Examine each line of the data. Copy the line if it includes the word "tsin".
::: Dataset extract :::
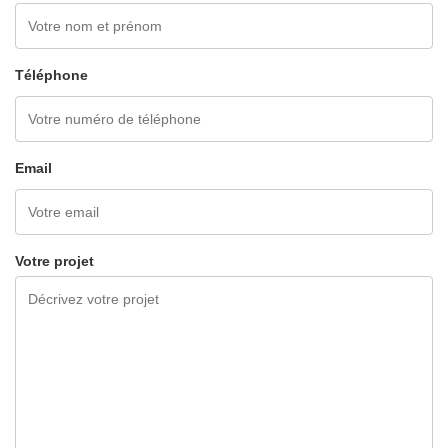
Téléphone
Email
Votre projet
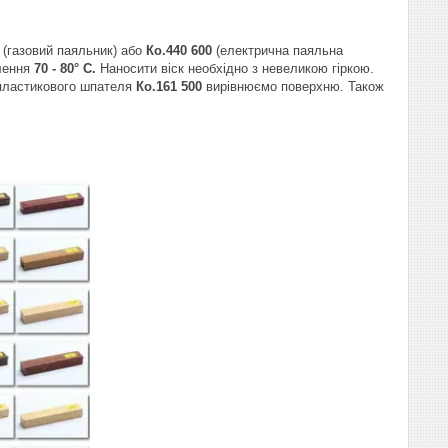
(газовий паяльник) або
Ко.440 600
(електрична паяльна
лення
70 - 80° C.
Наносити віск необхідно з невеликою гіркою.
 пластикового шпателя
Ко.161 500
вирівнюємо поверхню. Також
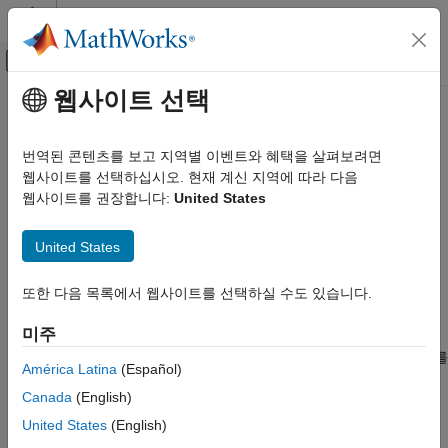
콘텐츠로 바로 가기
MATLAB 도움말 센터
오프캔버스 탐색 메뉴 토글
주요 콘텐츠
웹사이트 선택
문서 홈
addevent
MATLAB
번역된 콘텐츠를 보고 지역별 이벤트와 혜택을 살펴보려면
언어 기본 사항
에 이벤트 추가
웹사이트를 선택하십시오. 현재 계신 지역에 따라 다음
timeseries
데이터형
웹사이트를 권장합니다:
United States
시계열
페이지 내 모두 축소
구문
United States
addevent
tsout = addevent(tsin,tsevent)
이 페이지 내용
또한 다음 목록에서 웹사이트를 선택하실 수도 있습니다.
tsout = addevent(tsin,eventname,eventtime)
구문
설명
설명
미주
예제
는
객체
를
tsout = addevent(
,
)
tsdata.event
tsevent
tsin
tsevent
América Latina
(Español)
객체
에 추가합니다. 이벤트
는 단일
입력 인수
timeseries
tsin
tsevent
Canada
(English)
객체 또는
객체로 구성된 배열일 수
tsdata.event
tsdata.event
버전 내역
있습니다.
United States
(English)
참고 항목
:::
**Output for this task**:
tsout = addevent(tsin,tsevent)
tsout = addevent(tsin,eventname,eventtime)
tsin
tsin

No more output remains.